DAMASKUS (Arrahmah.com) – Sumber Kavkaz Center di Suriah melaporkan bahwa sekitar lima bulan lalu, terdapat negosiasi serius antara komando Tentara Pembebasan Suriah (FSA) dan pejabat Amerika.
Pembicaraan diadakan dengan mediasi Ratu Rania Yordania dan mengambil tempat di Yordania.
Pejabat Senior CIA dan Departemen Luar Negeri AS menghadiri pembicaraan tersebut.
Selama pertemuan, Amerika menawarkan FSA agar berkomitmen untuk menjamin keamanan “Israel” sebagai imbalannya AS menjanjikan bantuan “tanpa batasan”.
Komando FSA menyatakan bahwa mereka tidak bisa memberikan jaminan tersebut. Sumber KC juga melaporkan bahwa pejabat FSA meninggalkan pertemuan tersebut dengan kalimat “Cukuplah Allah bagi kami sebagai penolong!”
Setelah kegagalan pembicaraan di Yordania, pemerintah Turki telah mengambil, di bawah tekanan AS, sejumlah tindakan permusuhan terhadap pemberontak Suriah baik dari jajaran FSA dan Mujahidin, lansir KC.
Jasa keamanan Turki menyita banyak sekali kargo senjata yang ditujukan untuk para pemberontak. Puluhan kontainer yang disita masih disimpan di salah satu kota Turki.
Namun, Turki tidak menghentikan pasukan senjata secara total. Terkadang kargo kecil dibiarkan lolos, hanya agar pemberontak Suriah tidak kalah perang melawan rezim Assad.
Menurut Sumber KC, Amerika dan sekutunya termasuk Turki, membiarkan pemberontak Suriah baik menang atau kalah. Aliansi Barat yang dipimpin AS masih tidak tahu dengan jelas apa yang akan dilakukan selanjutnya. Selain itu, tidak ada kontrol penuh atas pasukan FSA yang akan memungkinkan untuk menguasai situasi setelah jatuhnya rezim Assad.
Oleh karena itu, Turki berusaha menegakkan rencana konservasi rezim dengan penggantian pejabat tinggi Alawiyah dengan orang-orang yang bisa diterima dengan baik dari struktur rezim Assad dan FSA. Pernyataan baru oleh menteri luar negeri Turki menyatakan Assad bisa digantikan oleh wakil presiden Farouk al-Shara, seorang Muslim Sunni yang berada dalam tahanan rumah.

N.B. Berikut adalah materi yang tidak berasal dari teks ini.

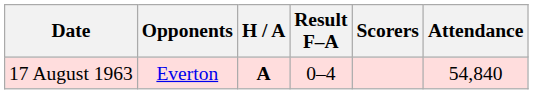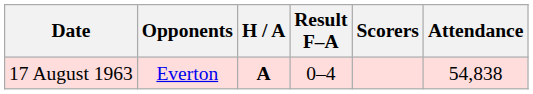17 August 1963 | Attendance: 54,840 -> 54,838
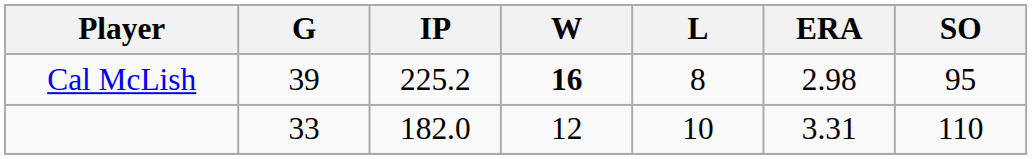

Namun menurut koresponden KC, peggabungan unit FSA dengan unit Mujahidin terjadi dalam beberapa bulan terakhir. Di beberapa daerah, mereka benar-benar berada di bawah perintah yang satu dan benar-benar bergabung menjadi kekuatan militer tunggal. (haninmazaya/arrahmah.com)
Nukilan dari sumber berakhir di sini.